Should a line below contain the word "lettered", report it.

★ ★ ★ ★ ★

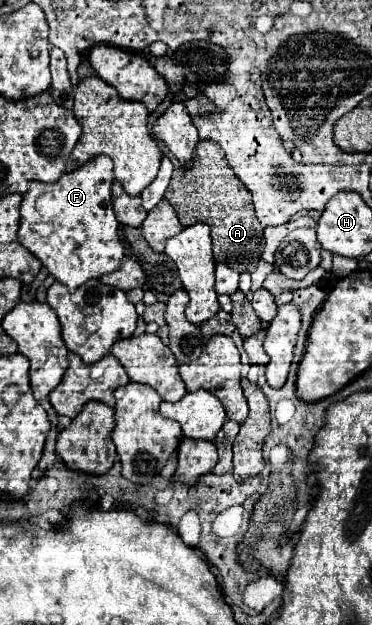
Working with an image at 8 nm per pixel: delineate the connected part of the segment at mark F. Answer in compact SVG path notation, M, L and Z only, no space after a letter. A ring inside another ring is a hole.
M99 155L75 171L63 173L55 183L31 181L29 191L23 195L17 239L71 291L89 279L115 271L125 255L125 247L119 239L119 223L111 209L111 183L113 161L107 155ZM33 223L51 223L53 233L41 237L31 229Z

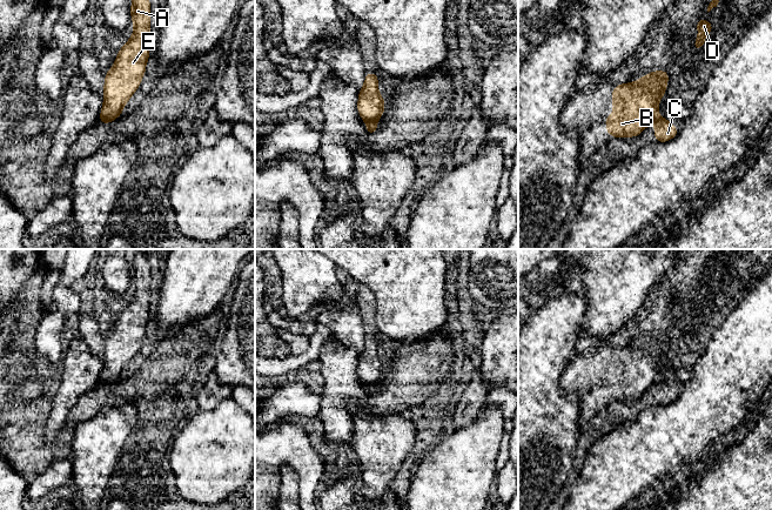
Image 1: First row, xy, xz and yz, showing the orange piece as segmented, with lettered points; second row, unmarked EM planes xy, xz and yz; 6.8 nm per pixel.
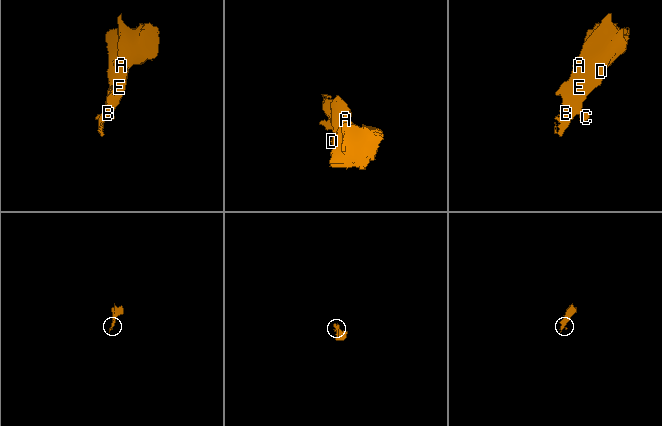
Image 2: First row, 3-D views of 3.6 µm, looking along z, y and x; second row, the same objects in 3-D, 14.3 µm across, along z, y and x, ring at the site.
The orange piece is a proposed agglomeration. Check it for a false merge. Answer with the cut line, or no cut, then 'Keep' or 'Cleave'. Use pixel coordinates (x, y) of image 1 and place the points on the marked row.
Split along xz (366, 121), (376, 123). Cleave

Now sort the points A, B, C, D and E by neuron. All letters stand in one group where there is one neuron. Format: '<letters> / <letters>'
A B D E / C

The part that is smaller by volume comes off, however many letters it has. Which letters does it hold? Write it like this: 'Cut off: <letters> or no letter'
Cut off: C

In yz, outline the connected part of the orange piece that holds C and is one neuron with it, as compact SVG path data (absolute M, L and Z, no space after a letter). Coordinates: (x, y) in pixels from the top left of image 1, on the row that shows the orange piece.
M657 118L651 123L654 125L654 142L667 142L677 136L678 129L666 118Z

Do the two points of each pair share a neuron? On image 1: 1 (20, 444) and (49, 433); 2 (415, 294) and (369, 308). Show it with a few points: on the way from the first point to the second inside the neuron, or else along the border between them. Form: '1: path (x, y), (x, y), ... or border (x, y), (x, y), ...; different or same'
1: border (49, 408), (45, 430), (45, 441), (47, 443); different
2: border (360, 283), (364, 283), (374, 295), (377, 333); different

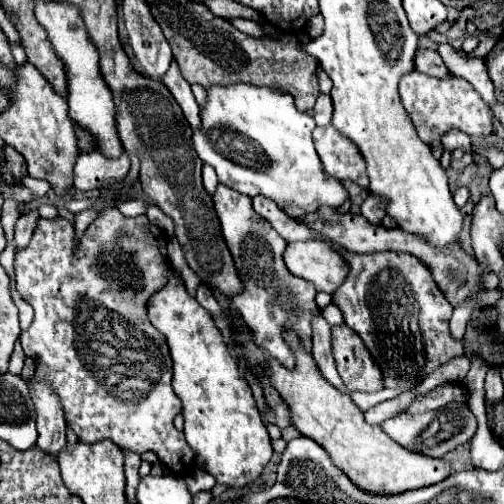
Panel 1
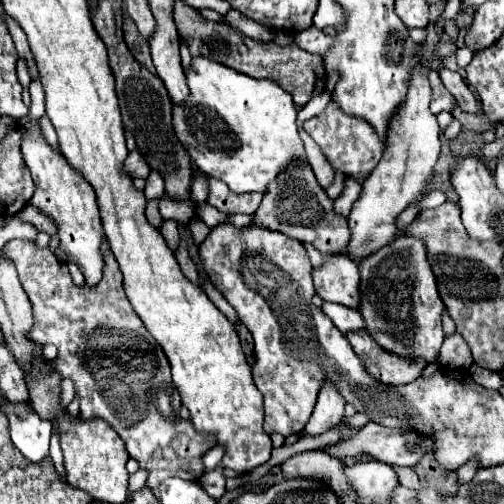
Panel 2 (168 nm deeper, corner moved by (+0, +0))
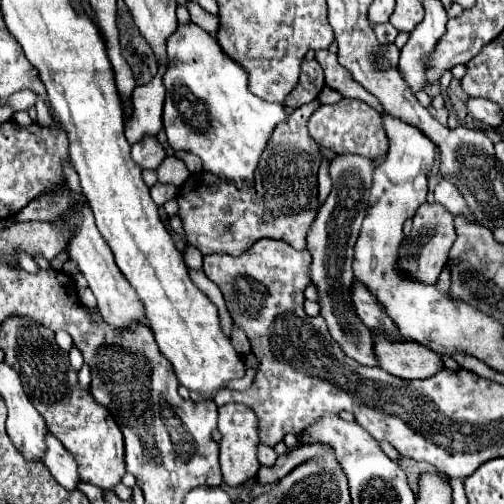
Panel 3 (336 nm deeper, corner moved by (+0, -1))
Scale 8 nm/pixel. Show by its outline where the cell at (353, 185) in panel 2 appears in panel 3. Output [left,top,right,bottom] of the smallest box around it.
[307,157,375,367]

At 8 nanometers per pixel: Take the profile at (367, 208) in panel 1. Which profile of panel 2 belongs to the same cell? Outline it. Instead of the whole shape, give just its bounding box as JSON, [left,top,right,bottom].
[347,22,443,264]

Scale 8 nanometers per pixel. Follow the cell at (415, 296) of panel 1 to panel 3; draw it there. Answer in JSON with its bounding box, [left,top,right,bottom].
[399,203,455,285]

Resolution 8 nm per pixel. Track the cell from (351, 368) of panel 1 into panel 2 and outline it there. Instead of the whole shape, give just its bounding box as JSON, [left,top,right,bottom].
[347,330,427,384]

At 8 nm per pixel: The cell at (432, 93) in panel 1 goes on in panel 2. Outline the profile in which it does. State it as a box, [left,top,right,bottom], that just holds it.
[429,72,453,114]

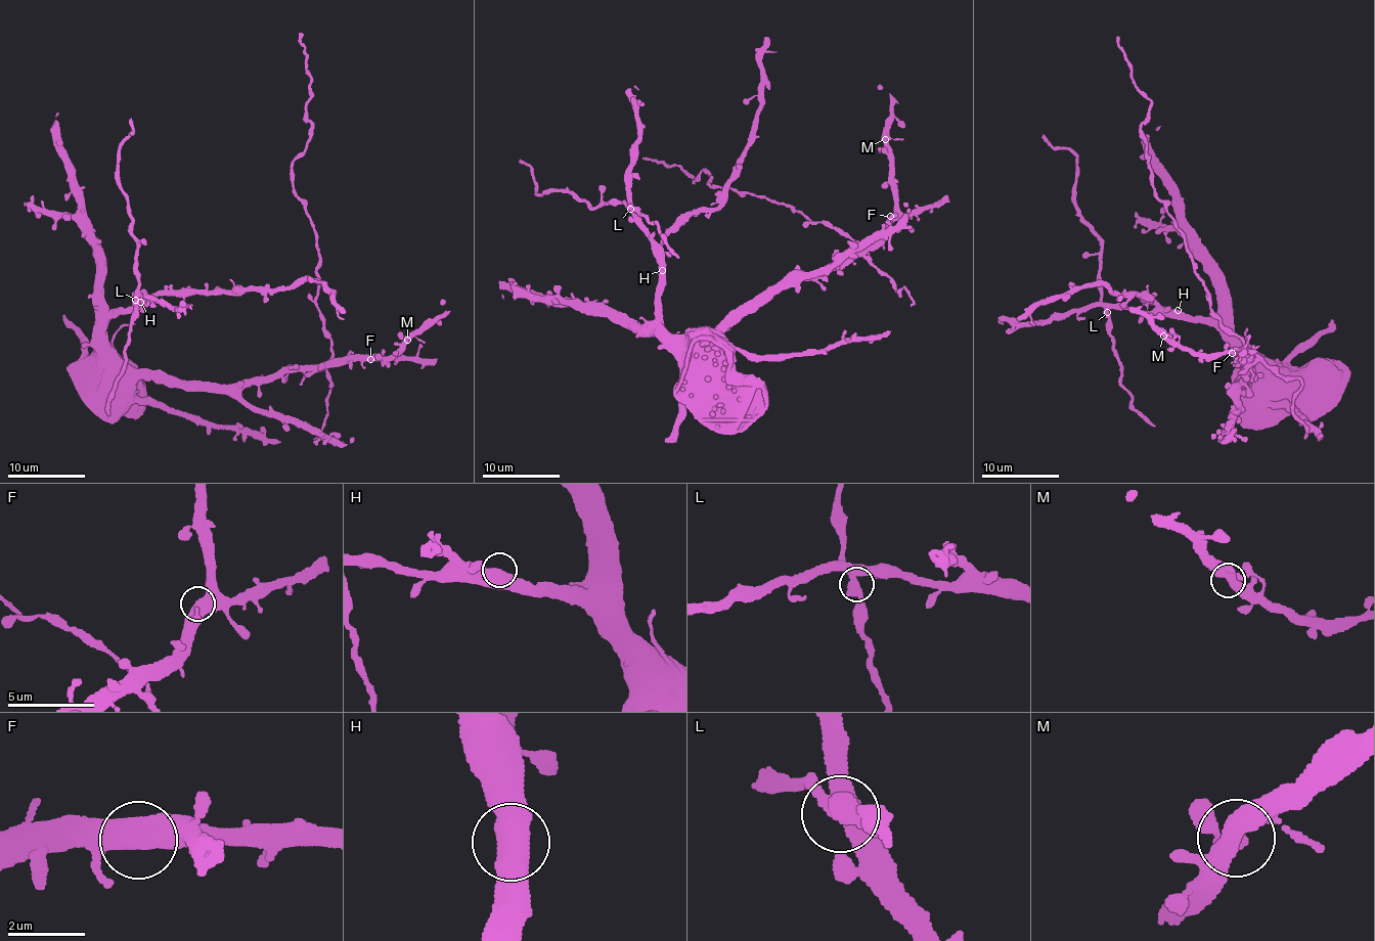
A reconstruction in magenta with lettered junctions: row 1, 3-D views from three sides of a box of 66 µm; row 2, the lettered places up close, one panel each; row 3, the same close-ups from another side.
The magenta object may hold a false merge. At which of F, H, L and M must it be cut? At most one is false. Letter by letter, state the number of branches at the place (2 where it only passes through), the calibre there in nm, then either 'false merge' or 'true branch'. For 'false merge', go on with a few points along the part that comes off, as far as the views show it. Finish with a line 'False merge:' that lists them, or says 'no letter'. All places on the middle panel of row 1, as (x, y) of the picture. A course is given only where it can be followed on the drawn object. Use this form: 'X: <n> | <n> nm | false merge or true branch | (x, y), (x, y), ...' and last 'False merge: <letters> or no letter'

★ ★ ★ ★ ★

OUTPUT OF THE TASK:
Image 1: First row, xy, xz and yz, showing the orange piece as segmented, with lettered points; second row, unmarked EM planes xy, xz and yz; 6.8 nm per pixel.
A reconstruction in magenta with lettered junctions: row 1, 3-D views from three sides of a box of 66 µm; row 2, the lettered places up close, one panel each; row 3, the same close-ups from another side.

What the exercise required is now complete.